Spicy Cranberry Sauce

This recipe is a spicy twist on traditional cranberry sauce that will add tons of zest and flavor to any dish. 

Ingredients and Equipment:

  • 3 Tbsp. unsalted butter
  • 1 large shallot, finely chopped
  • 2 jalapeños, seeds removed from 1 chile, both chiles very thinly sliced
  • 1 lb. fresh (or frozen) cranberries
  • 2/3 cup honey
  • 1/2 tsp. kosher salt
  • 2 tsp. finely grated lime zest
  • 2 Tbsp. fresh lime juice
  • Large saucepan

Step 1:

In the large saucepan, melt butter over medium heat. Add the shallot and jalapeños to the butter and cook, stirring often. This will only take about four minutes or until the shallot has turned golden brown.

Step 2:

Add the cranberries, honey and salt and increase the heat to medium-high.

Step 3:

Bring the mixture to a boil, stirring often. Reduce the heat if needed to keep the mixture from scorching. Cook until the cranberries have burst, the juices have reached a syrup consistency and you are able to see the pan when you drag a wooden spoon across the bottom. This should take about twelve to fifteen minutes.

Step 4:

Remove the sauce form the heat, stir in the lime juice and zest and let cool.

Dessert

Dutch Apple Pie Tartlets

These dutch apple pie tartlets are not only a cute addition to your Thanksgiving spread, but will also give you and your guests a fun twist on traditional apple pie to enjoy after your meal.

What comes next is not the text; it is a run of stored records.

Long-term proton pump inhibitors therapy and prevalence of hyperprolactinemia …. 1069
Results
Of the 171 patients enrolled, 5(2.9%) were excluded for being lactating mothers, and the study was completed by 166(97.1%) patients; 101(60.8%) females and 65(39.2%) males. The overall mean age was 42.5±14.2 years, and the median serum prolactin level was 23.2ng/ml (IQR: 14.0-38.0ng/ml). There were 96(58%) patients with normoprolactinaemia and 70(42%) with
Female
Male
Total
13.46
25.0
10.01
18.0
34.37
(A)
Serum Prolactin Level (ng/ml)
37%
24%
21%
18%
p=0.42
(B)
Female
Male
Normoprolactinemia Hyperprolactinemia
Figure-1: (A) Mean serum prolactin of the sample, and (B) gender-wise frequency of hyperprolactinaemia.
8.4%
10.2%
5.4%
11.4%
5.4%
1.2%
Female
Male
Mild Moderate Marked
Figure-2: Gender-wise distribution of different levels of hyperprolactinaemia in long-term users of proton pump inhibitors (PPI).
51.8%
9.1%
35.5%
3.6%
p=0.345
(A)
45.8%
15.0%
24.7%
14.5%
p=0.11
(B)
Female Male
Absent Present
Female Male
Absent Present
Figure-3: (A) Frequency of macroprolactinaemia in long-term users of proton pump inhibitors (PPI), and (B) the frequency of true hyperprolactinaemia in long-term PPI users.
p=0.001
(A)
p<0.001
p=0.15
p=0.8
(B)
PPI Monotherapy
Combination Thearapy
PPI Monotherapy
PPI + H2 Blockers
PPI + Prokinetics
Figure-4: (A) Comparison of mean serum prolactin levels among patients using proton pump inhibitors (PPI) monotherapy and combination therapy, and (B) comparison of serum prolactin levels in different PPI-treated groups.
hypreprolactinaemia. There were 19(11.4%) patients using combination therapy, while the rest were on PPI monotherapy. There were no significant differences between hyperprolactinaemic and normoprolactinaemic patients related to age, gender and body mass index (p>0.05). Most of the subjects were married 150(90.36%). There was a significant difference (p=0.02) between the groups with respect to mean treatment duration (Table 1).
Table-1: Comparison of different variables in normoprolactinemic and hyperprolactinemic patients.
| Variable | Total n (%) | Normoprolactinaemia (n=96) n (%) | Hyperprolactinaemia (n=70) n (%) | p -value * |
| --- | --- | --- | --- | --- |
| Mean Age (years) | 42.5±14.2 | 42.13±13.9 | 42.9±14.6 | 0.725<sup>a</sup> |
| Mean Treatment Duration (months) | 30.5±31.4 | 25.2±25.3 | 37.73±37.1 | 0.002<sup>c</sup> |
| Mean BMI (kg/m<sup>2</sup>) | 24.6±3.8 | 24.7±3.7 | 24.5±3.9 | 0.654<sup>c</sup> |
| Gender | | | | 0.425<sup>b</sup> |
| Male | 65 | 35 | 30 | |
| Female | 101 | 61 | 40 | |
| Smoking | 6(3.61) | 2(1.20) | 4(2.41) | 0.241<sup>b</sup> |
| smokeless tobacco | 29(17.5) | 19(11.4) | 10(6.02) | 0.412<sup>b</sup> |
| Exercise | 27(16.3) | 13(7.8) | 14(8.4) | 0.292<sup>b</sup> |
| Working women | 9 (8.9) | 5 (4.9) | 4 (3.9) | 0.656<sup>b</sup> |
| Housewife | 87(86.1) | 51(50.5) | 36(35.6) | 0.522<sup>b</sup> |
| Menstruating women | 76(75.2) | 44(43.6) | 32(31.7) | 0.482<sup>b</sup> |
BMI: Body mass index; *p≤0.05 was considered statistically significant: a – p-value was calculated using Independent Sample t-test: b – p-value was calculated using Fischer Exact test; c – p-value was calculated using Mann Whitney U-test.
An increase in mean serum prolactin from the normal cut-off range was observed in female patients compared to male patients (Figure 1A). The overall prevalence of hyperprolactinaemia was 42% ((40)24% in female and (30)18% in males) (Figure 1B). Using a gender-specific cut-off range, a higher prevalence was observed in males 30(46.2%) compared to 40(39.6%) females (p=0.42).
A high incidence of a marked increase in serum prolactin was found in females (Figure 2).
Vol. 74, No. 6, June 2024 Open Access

Ingredients and Equipment:

  • 1 cup finely chopped peeled apple
  • 1/4 cup lemon curd
  • 2 packages (1.9 ounces each) frozen miniature phyllo tart shells
  • 1/2 cup all-purpose flour
  • 3 tablespoons sugar
  • 1/2 teaspoon ground cinnamon
  • 1/4 cup cold butter
  • Confectioners’ sugar
  • 2 small bowls
  • Ungreased baking sheet

Step 1:

In one of the small bowls, combine the apples and lemon curd. Spoon this mixture into the tart shells.

Step 2:

In a separate bowl, mix the flour, sugar and cinnamon together. Cut in the butter until the mixture looks like small crumbs. Spoon this mixture over the apple mixture that is in the tart shells and place on an ungreased baking sheet.

Step 3:

Bake the tarts at 350 degrees for eighteen to twenty minutes or until the tartlets have turned golden brown. Once they are finished cooking, let the tartlets cool on wire racks for five minutes.

Step 4:

Dust the cooked tartlets with confectioner’s sugar and serve warm or at room temperature.

Happy Thanksgiving to you and your family from the Natran Green Pest Control team!